Lukashenko, who has run Belarus with an iron first for three decades, has publicly mocked homosexuals. After Germany’s openly gay foreign minister in 2012 called him “the last dictator in Europe,” Lukashenko replied, “Better to be a dictator than gay.”

All independent LGBTQ+ groups have been shut down in Belarus, security forces regularly raid Minsk nightclubs where underground parties are held, and advocates say the KGB blackmails members of the community into cooperating.

“Intimidation, arrests and blackmail have been used in Belarus for years to create a so-called ‘LGBTQ+ database’ and declare an entire social group dangerous,” said Pavel Sapelka of the Viasna Center, the country’s most prominent rights group.
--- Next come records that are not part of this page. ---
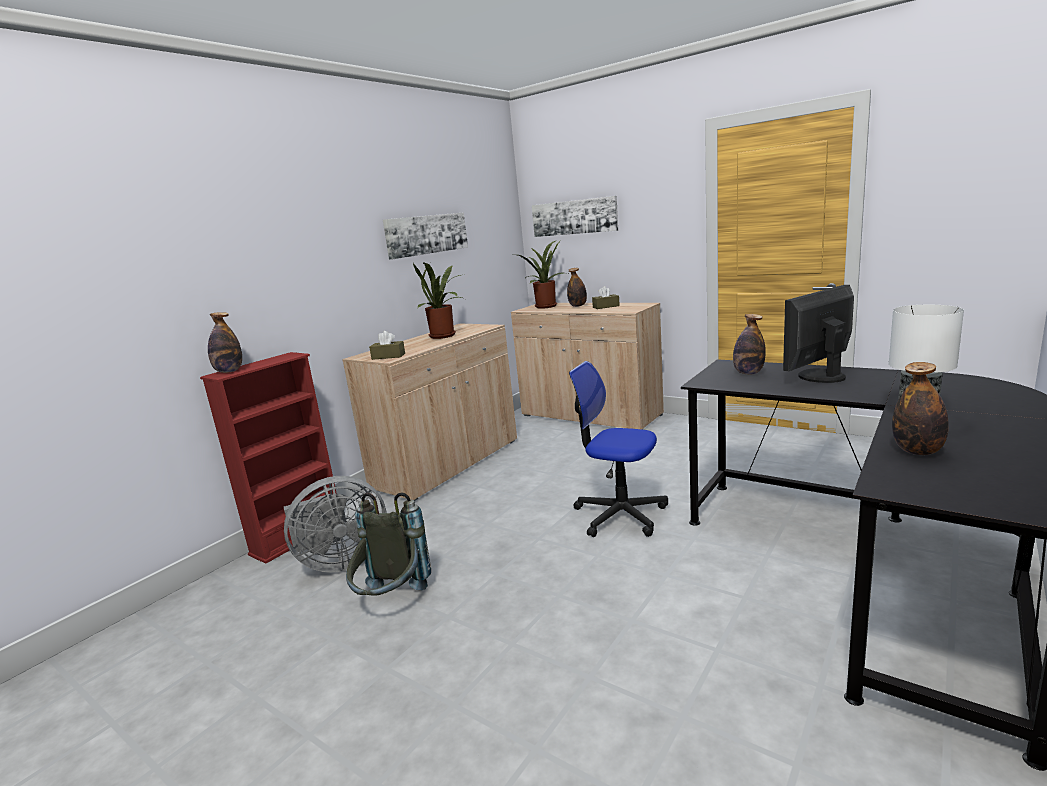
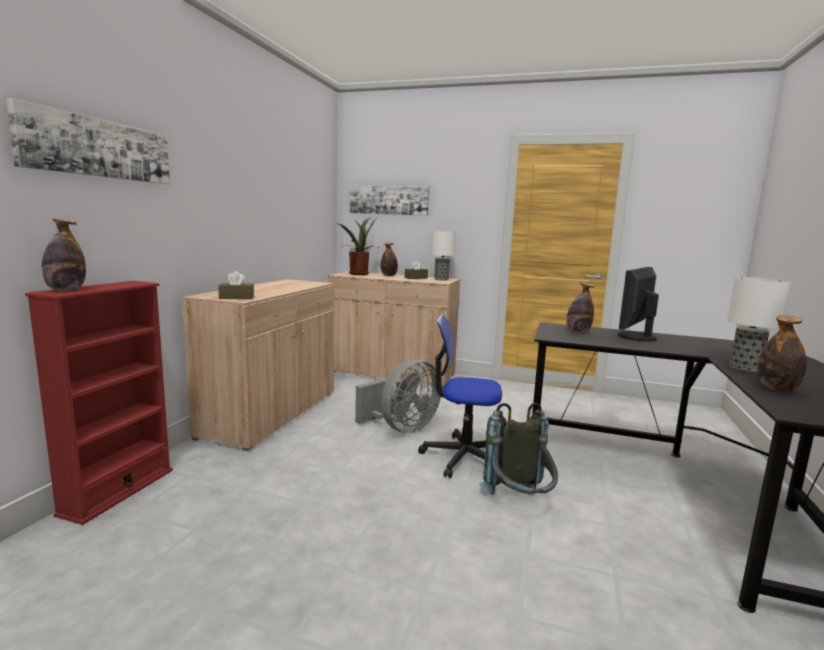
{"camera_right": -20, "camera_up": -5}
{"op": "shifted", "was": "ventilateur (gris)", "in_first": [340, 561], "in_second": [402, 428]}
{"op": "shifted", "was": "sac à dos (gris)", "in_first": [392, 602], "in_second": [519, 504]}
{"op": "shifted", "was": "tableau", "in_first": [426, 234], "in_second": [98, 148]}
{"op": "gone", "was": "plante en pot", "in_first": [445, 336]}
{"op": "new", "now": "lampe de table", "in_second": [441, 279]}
In April, the Culture Ministry expanded its definition of pornography to include “nontraditional relations,” meaning anyone possessing such material can face criminal prosecution and up to four years in prison.

“Belarus must abolish these outrageous amendments and stop the cynical persecution of LGBTQ+ people,” said Anastasiia Kruope, assistant researcher for Europe and Central Asia with Human Rights Watch.

Rights advocates say LGBTQ+ people in Belarus continue to face stigmatization in society, noting a high suicide rate in the community.

“The state’s policy has a particularly strong impact on young LGBT+ people, who have been living for four years in the conditions of an artificially created ‘sterile’ space, a Russian agenda and the constant broadcast of hate speech,” according to a report last month by the rights group Justice Initiative.

The legislation being prepared ahead of next month’s presidential election seeks to punish anyone promoting “nontraditional sexual relations, gender change (or) pedophilia.”

TG House Belarus began a petition drive against the legislation, collecting 33,000 signatures. Sarmant suggests the recent raids were “revenge for this campaign in order for everyone to hide, get scared, and — best of all -– keep silent.”

Andrei and Sasha, whose home was raided, said if the bill becomes law, they would leave Minsk rather than “wait for a prison term.”